__原文__
========================
更新时间:2024-11-07 GMT+08:00
分享

加工复杂JSON数据

本文档主要为您介绍如何使用云日志服务数据加工功能对复杂的JSON数据进行加工。

多子键为数组的复杂JSON数据加工

程序构建的日志会以一种统计性质的JSON格式写入,通常包含一个基础信息以及多个子键为数组的数据形式。例如一个服务器每隔1分钟写入一条日志,包含当前信息状态,以及相关服务器和客户端节点的统计状态信息。

  • 日志样例
    {
        "content":{
         "service": "search_service",
         "overal_status": "yellow",
         "servers": [
             {
                 "host": "192.0.2.1",
                 "status": "green"
             },
             {
                 "host": "192.0.2.2",
                 "status": "green"
             }
         ],
         "clients": [
             {
                 "host": "192.0.2.3",
                 "status": "green"
             },
             {
                 "host": "192.0.2.4",
                 "status": "red"
             }
         ]
    }
    }
  • 加工需求
    1. 对原始日志进行topic分裂,分别是overall_type、client_status、server_status。
    2. 对不同的topic保存不同的信息。
      • overall_type:保留server、client数量、overall_status颜色和service信息。
      • client_status:保留host地址、status状态和service信息。
      • server_status:保留host地址、status状态和service信息。
  • 解决方案:接下来分别介绍加工语法的使用方法,以下1-7的加工语法需要综合使用。
    1. 将一条日志拆分成三条日志,给主题赋予三个不同值再进行分裂,经过分裂后会分成除topic不同,其他信息相同的三条日志。
      e_set("topic", "server_status,client_status,overall_type")
      e_split("topic")

      处理后日志格式如下:

      topic:  server_status         // 另外2条是client_status和overall_type, 其他一样
      content:  {
          ...如上...
      }
    2. 基于content的JSON内容在第一层展开,并删除content字段。
      e_json('content',depth=1)
      e_drop_fields("content")

      处理后的日志格式如下:

      topic:  overall_type              // 另外2条是client_status和overall_type, 其他一样
      clients:  [{"host": "192.0.2.3", "status": "green"}, {"host": "192.0.2.4", "status": "red"}]
      overal_status:  yellow
      servers:  [{"host": "192.0.2.1", "status": "green"}, {"host": "192.0.2.2", "status": "green"}]
      service:  search_service
    3. 对主题是overall_type的日志,统计client_count和server_count。
========================
__数据记录__
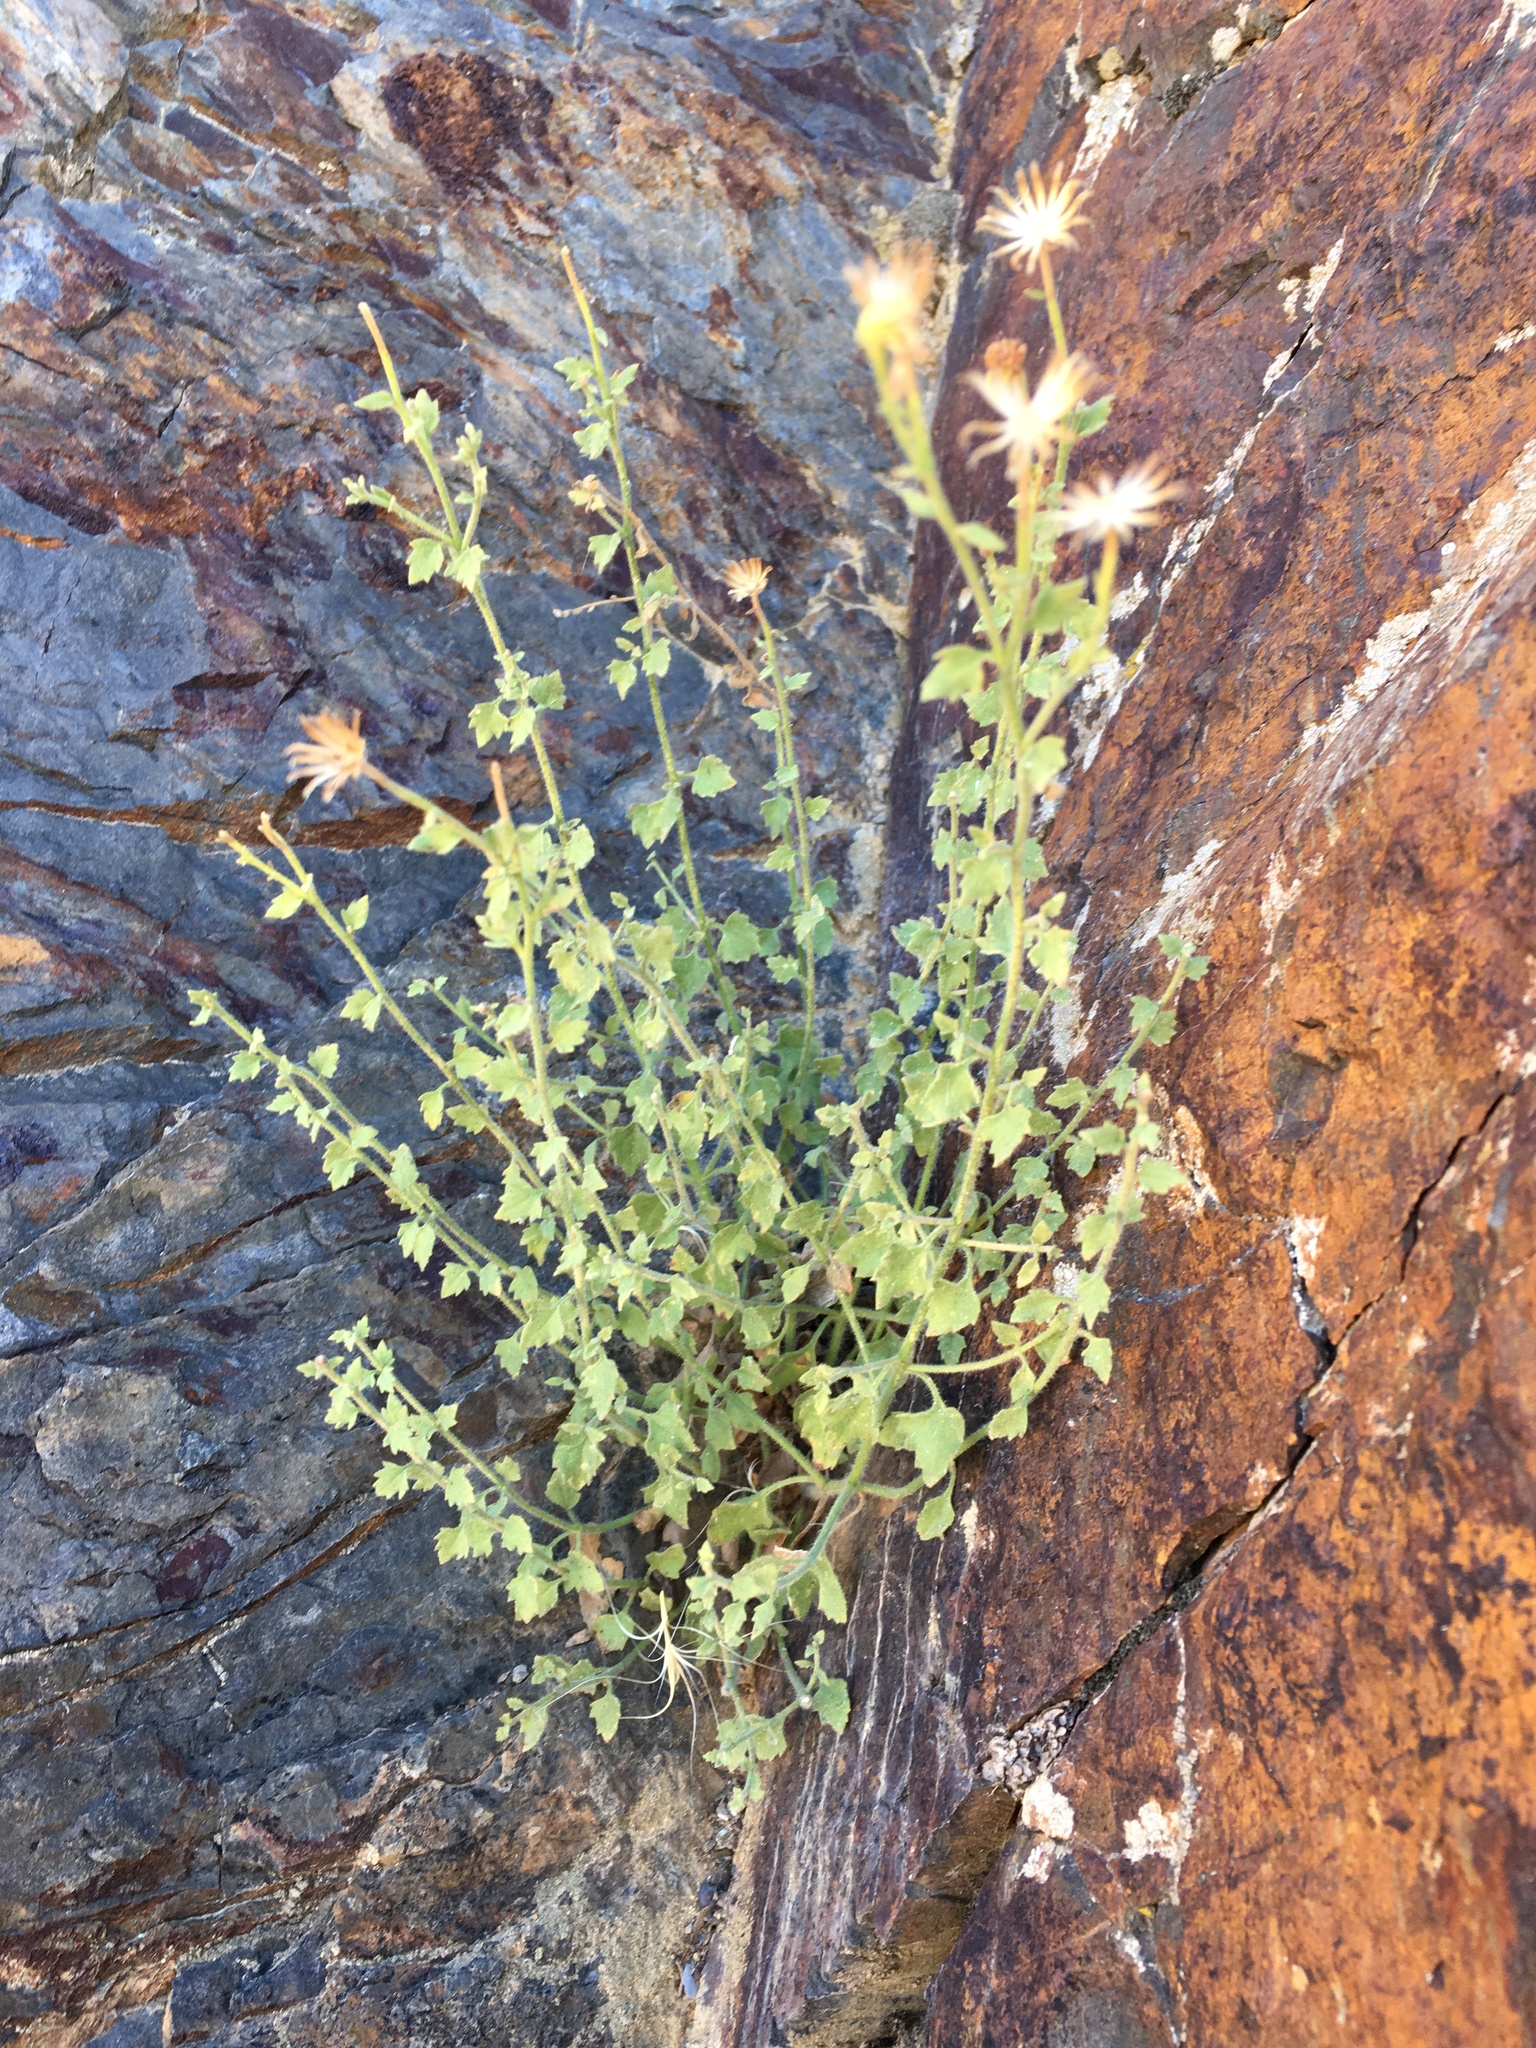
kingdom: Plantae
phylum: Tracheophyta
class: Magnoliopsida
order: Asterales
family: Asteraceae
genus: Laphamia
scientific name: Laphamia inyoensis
========================
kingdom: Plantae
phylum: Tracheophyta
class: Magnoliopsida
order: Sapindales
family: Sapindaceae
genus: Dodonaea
========================
__任务__
A. 下面三句话是否符合讲加工复杂JSON数据的文章?每句回答"是"或"否",并原样引用文章里起决定作用的话。(i) 例子里的服务器每隔1分钟写入一条日志。(ii) 原始日志要分裂成两个topic。(iii) client_status要保留service信息。
B. 在讲加工复杂JSON数据的文章里,把content的JSON内容在第一层展开,用的是哪条加工语句?
C. 请接着写讲加工复杂JSON数据的文章,从最后一句之后往下写。

__任务答案__
A.
(i) 是:"例如一个服务器每隔1分钟写入一条日志"
(ii) 否:"对原始日志进行topic分裂,分别是overall_type、client_status、server_status。"
(iii) 是:"client_status:保留host地址、status状态和service信息。"

B. e_json('content',depth=1)

C.
      e_if(e_search("topic==overall_type"), 
           e_compose(
              e_set("client_count", json_select(v("clients"), "length([*])", default=0)), 
              e_set("server_count", json_select(v("servers"), "length([*])", default=0))
        ))

      处理后的日志为:

      topic:  overall_type
      server_count:  2
      client_count:  2
    4. 丢弃相关字段:
      e_if(e_search("topic==overall_type"), e_drop_fields("clients", "servers"))
    5. 对主题是server_status的日志,进行进一步分裂。
      e_if(e_search("topic==server_status"), e_split("servers"))
      e_if(e_search("topic==server_status"), e_json("servers", depth=1))

      处理后的第一条日志参考如下:

      topic:  server_status
      servers:  {"host": "192.0.2.1", "status": "green"}
      host: 192.0.2.1
      status: green

      处理后的第二条日志参考如下:

      topic:  server_status
      servers:  {"host": "192.0.2.2", "status": "green"}
      host: 192.0.2.2
      status: green
    6. 保留相关字段:
      e_if(e_search("topic==server_status"), e_compose(e_drop_fields("servers"),e_drop_fields("clients")))
    7. 对主题是client_status的日志进行进一步分裂,再删除多余字段。
      e_if(e_search("topic==client_status"), e_split("clients"))
      e_if(e_search("topic==client_status"), e_json("clients", depth=1))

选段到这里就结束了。